(Record set):
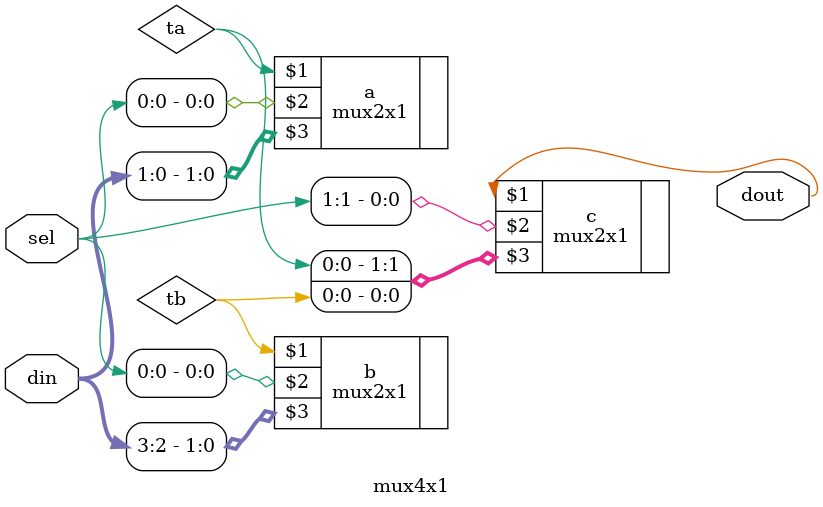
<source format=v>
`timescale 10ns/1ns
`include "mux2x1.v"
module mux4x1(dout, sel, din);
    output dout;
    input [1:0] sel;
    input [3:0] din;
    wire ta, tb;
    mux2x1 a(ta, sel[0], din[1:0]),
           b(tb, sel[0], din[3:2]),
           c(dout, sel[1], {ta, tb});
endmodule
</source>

...

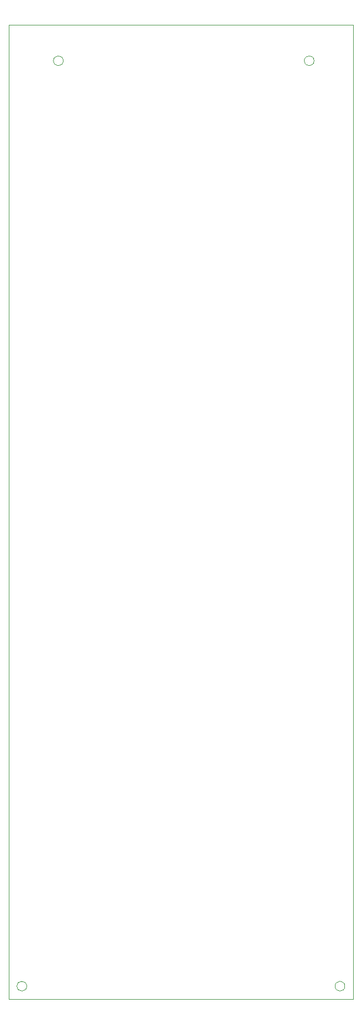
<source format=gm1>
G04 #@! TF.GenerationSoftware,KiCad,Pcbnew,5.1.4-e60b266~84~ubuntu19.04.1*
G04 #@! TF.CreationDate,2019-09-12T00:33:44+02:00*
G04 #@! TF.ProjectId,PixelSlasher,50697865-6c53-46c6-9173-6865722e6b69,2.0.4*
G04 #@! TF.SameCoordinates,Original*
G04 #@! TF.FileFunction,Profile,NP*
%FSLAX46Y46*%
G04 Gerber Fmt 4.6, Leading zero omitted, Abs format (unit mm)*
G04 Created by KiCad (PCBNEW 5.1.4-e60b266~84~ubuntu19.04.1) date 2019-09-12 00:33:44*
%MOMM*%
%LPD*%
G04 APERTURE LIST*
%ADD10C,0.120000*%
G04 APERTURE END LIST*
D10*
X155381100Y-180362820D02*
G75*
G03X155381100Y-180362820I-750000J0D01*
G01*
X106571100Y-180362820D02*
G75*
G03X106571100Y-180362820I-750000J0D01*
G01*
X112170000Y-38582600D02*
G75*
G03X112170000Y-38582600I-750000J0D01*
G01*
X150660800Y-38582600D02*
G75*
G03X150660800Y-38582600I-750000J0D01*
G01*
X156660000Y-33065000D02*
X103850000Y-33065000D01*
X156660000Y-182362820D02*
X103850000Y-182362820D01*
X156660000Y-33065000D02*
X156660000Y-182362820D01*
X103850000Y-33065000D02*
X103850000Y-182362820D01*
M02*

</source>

(Your goal): All lines of the records containing "source" should be shown.

(Solution to this task):
<source format=v>
</source>
<source format=gm1>
</source>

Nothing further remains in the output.